Além disso, Talita destacou a apresentação de mais um caso de cura na Aids 2024, o que é especialmente relevante para campanhas como a das Cidadãs Posithivas, que pedem mais pesquisas sobre a cura. No entanto, ela enfatizou que ainda há muito a ser feito, especialmente em áreas de conflito como Palestina e Ucrânia, onde as mulheres enfrentam situações extremamente difíceis. “Temos um longo caminho a percorrer”, concluiu.
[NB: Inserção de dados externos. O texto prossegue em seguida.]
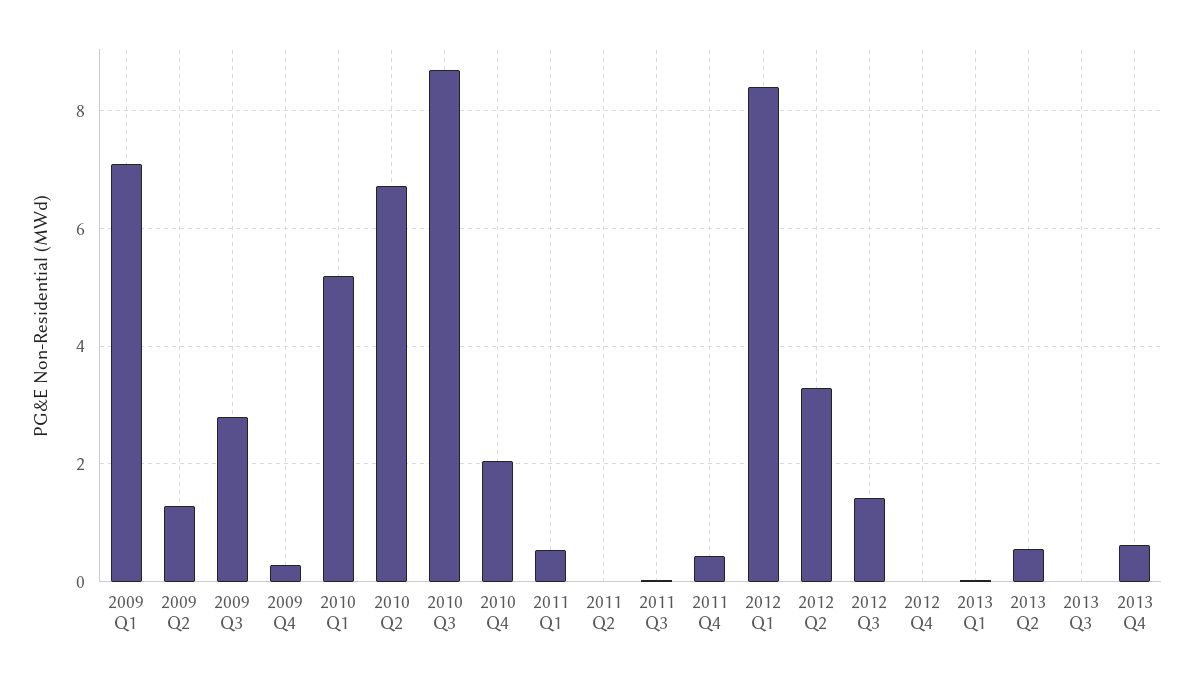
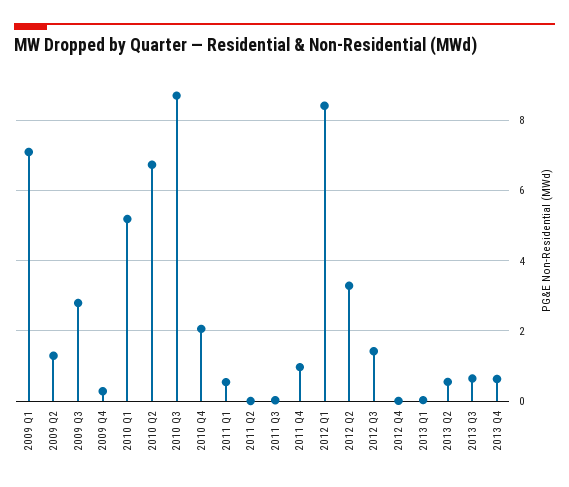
2011 Q4: 0.4 -> 1
2013 Q3: 0 -> 0.6

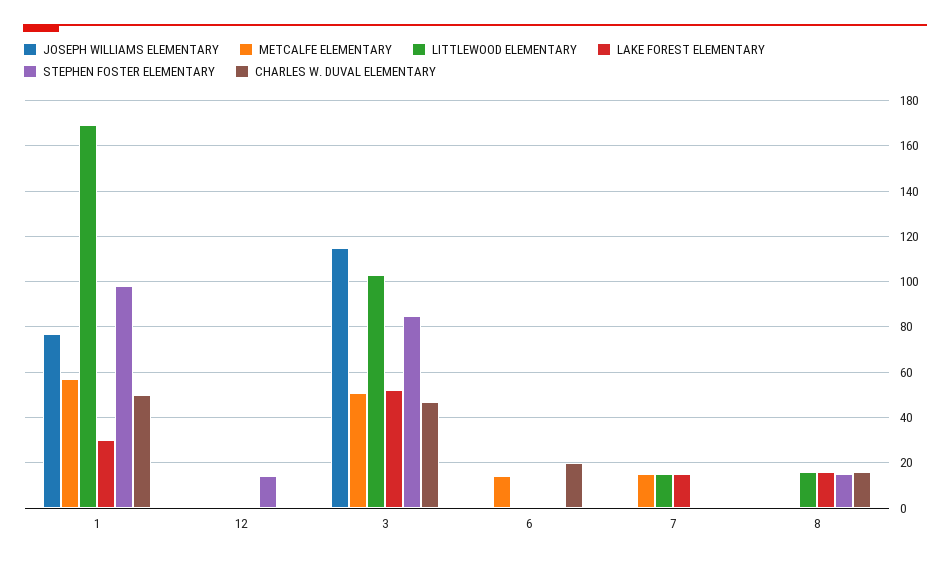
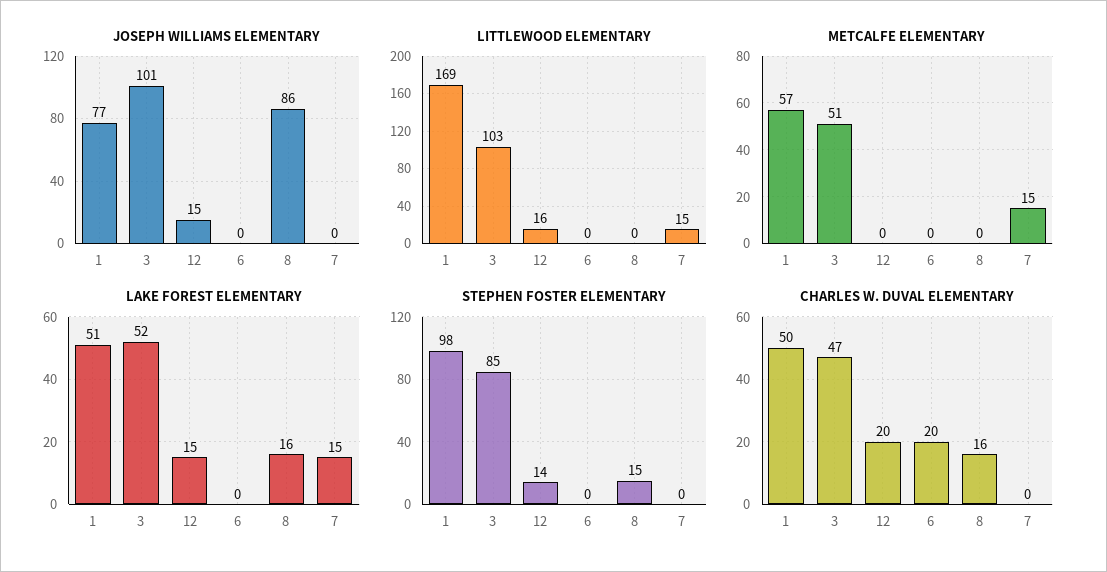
LAKE FOREST ELEMENTARY, 1: 30 -> 51
JOSEPH WILLIAMS ELEMENTARY, 12: 0 -> 15
LITTLEWOOD ELEMENTARY, 12: 0 -> 16
LAKE FOREST ELEMENTARY, 12: 0 -> 15
CHARLES W. DUVAL ELEMENTARY, 12: 0 -> 20
JOSEPH WILLIAMS ELEMENTARY, 3: 115 -> 101
METCALFE ELEMENTARY, 6: 15 -> 0
JOSEPH WILLIAMS ELEMENTARY, 8: 0 -> 86
LITTLEWOOD ELEMENTARY, 8: 15 -> 0

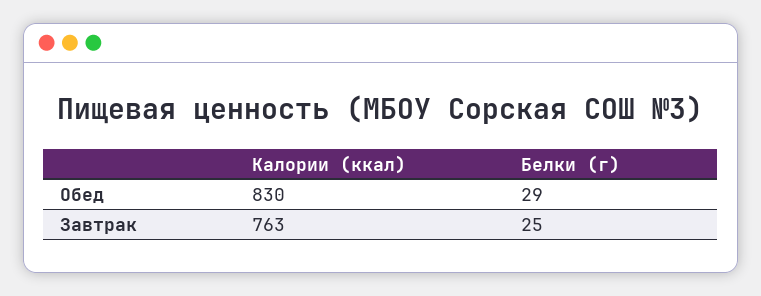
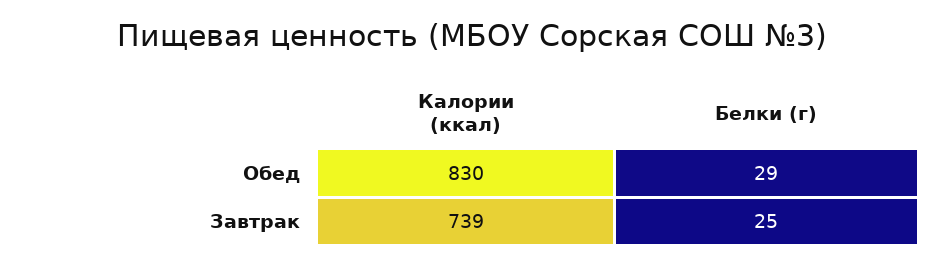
Калории (ккал), Завтрак: 763 -> 739

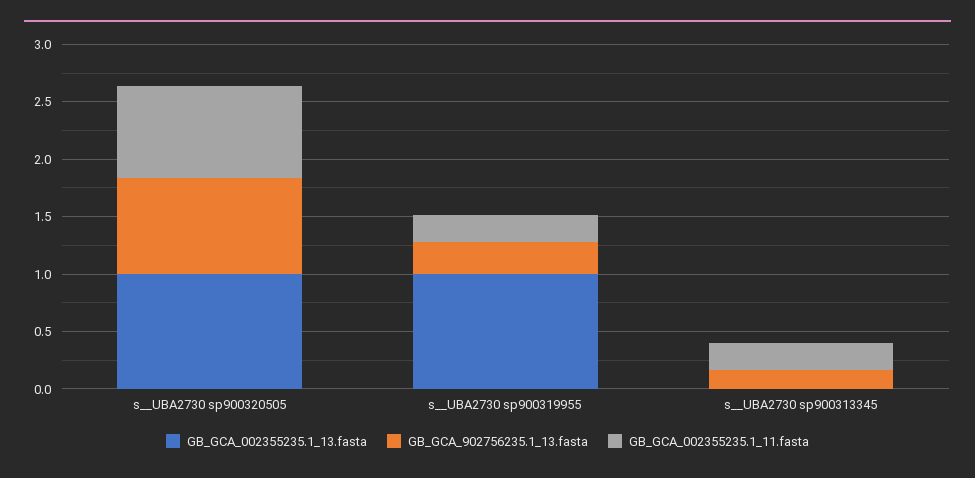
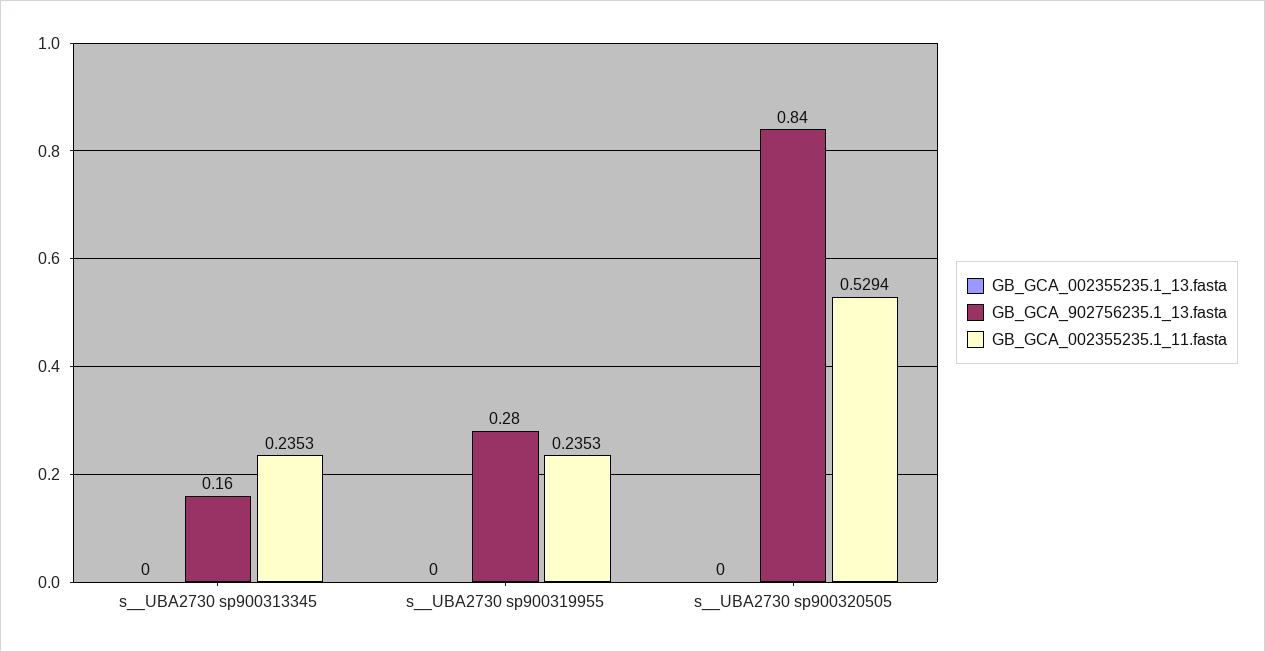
GB_GCA_002355235.1_13.fasta, s__UBA2730 sp900320505: 1 -> 0
GB_GCA_002355235.1_11.fasta, s__UBA2730 sp900320505: 0.8 -> 0.5294
GB_GCA_002355235.1_13.fasta, s__UBA2730 sp900319955: 1 -> 0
Desafios no acesso as novas tecnologias

Lenacapavir mostra 100% de eficácia na prevenção do HIV em mulheres - Sincofarma SP

Durante a live, a ativista Heliana Moura chamou atenção para o papel central da PrEP na Conferência Internacional de Aids, mas levantou preocupações sobre os desafios de acesso a medicamentos como o lenacapavir, especialmente devido aos altos custos impostos pelas indústrias farmacêuticas.  Essa medicação injetável de longa duração foi testada em mais de duas mil mulheres africanas e se mostrou 100% eficaz na prevenção do HIV. “É um longo caminho até garantir o acesso, não só no Brasil, mas também em outros países que ainda enfrentam dificuldades para obter medicamentos essenciais”, afirmou Heliana.

A jornalista Talita Martins reforçou a importância da discussão sobre patentes, lembrando que, embora o lenacapavir seja um antirretroviral de longa duração já disponível nos Estados Unidos e Canadá para tratamento, mas ainda não há previsão de acesso para prevenção. “A questão é: como garantir que essa inovação chegue às pessoas que mais precisam? Essa reflexão é crucial.”
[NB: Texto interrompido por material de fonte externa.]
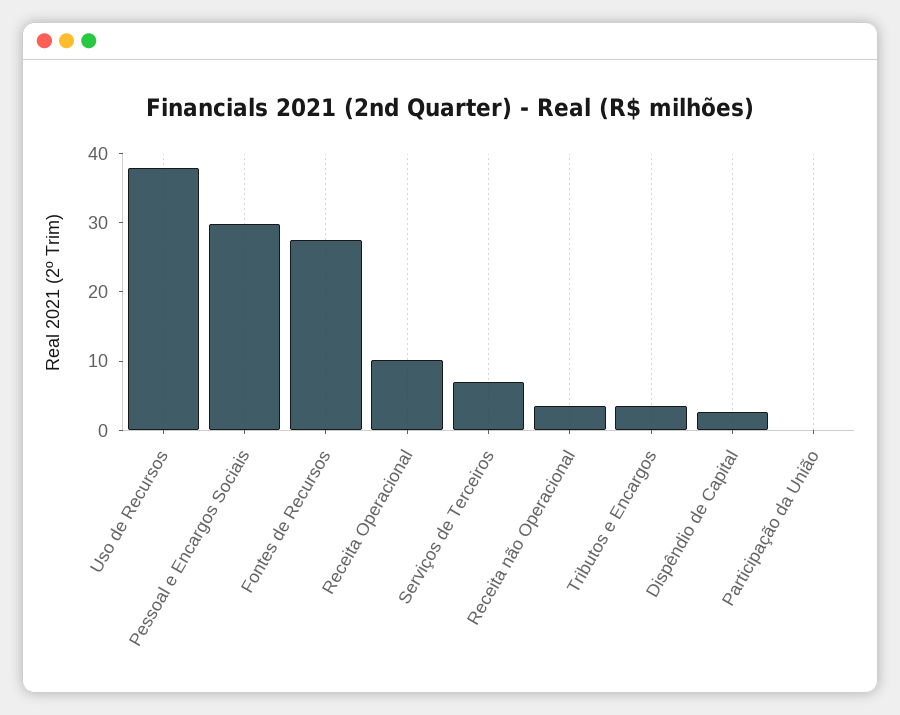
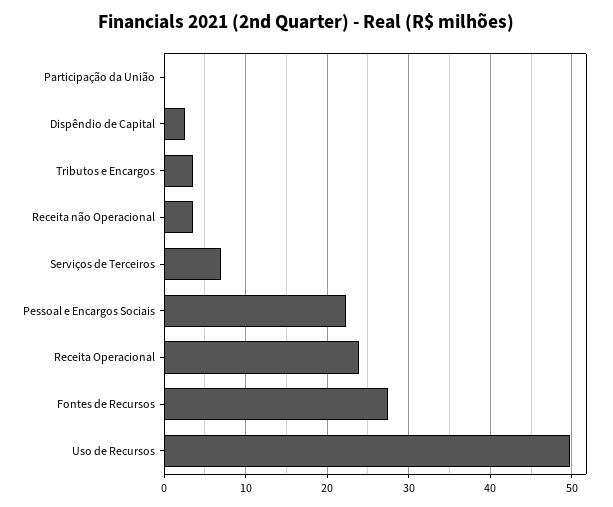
Uso de Recursos: 38 -> 50
Pessoal e Encargos Sociais: 30 -> 22
Receita Operacional: 10 -> 24

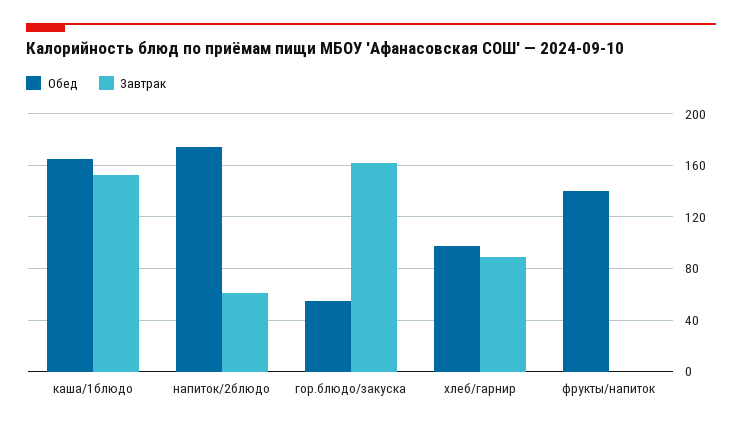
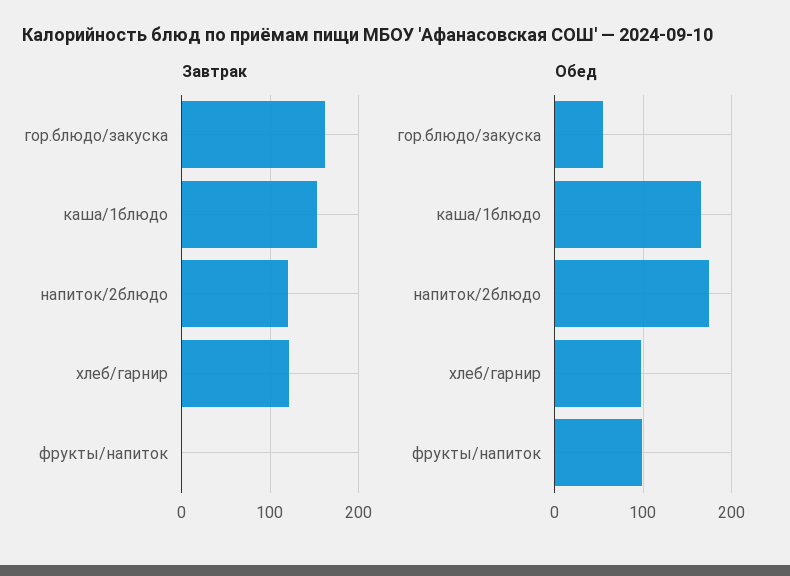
Завтрак, напиток/2блюдо: 60 -> 120
Завтрак, хлеб/гарнир: 90 -> 120
Обед, фрукты/напиток: 140 -> 100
De acordo com informações da farmacêutica Gilead, responsável pelo medicamento, atualmente o lenacapavir é indicado para uso em combinação com outros antirretrovirais em adultos com infecção por HIV-1 multirresistente que apresentaram falha terapêutica devido à resistência, intolerância ou questões de segurança. O medicamento está disponível em duas formas: comprimido oral de 300 mg e solução injetável de 309 mg/ml de liberação prolongada para administração subcutânea.

Queda de investimentos, violência de gênero e extrema-direita

Marina Vergueiro, jornalista, poetisa e ativista vivendo com HIV, participou da live, abordando questões como a queda de investimentos em saúde, a violência de gênero e a ascensão da extrema-direita, que ameaçam as políticas de aids. Ela compartilhou sua experiência ao cobrir pela primeira vez a conferência ao lado da equipe da Agência Aids. “Foi um dos momentos mais emocionantes desde o meu diagnóstico de aids, em 2012. Conheci pessoas do mundo inteiro que enfrentam os mesmos desafios, e estar na linha de frente, acessando diretamente quem toma decisões que afetam nossas vidas, foi muito especial”, relatou.
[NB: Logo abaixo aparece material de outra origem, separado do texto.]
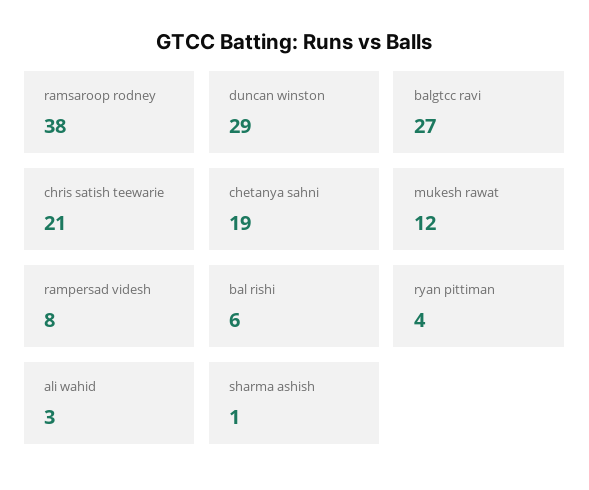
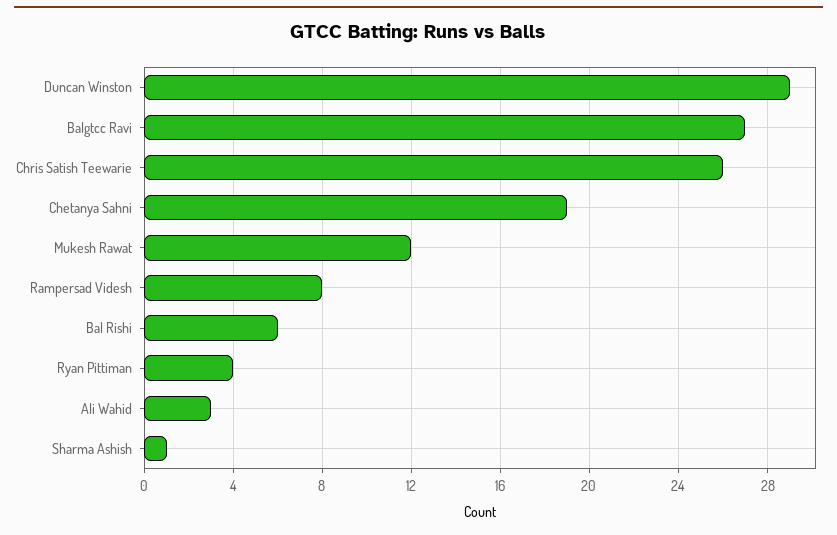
ramsaroop rodney: 38 -> none
chris satish teewarie: 21 -> 26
Em uma coletiva de imprensa, durante a conferência, Marina questionou a diretora do Unaids, Winnie Byanyima, sobre as estratégias para proteger as populações vulneráveis da extrema-direita. Embora não tenha obtido uma resposta direta, Marina mencionou a situação dos argentinos que já estão cogitando se mudar para o Brasil devido à falta de antirretrovirais em seu país, resultado das políticas do presidente Javier Milei. “É um erro grave não fornecer esses medicamentos, pois as pessoas doentes sobrecarregam o sistema de saúde, gerando mais custos e complicações desnecessárias”, observou.

Quanto às metas de 2030 para a eliminação da aids enquanto problema de saúde pública, Marina expressou ceticismo. “Infelizmente, não sou otimista. Existem muitos interesses lucrativos envolvidos. Descobrimos que o lenacapavir pode ser vendido por 40 mil dólares, enquanto seu custo de produção é de apenas 40 dólares. Esse lucro exorbitante impede que a medicação chegue a quem mais precisa”, destacou.

Marina encerrou enfatizando a necessidade de manter a palavra aids viva e de continuar lutando por maior representação e acesso a tratamentos. “A aids é extremamente lucrativa para muitos stakeholders, incluindo indústrias farmacêuticas e ONGs. Precisamos continuar falando sobre isso, porque a aids ainda lucra com nossos corpos, nossa saúde física e mental, e até com nossas mortes”, concluiu.

A live chegou ao fim com a exibição da dança de Fabi em homenagem as Cidadãs.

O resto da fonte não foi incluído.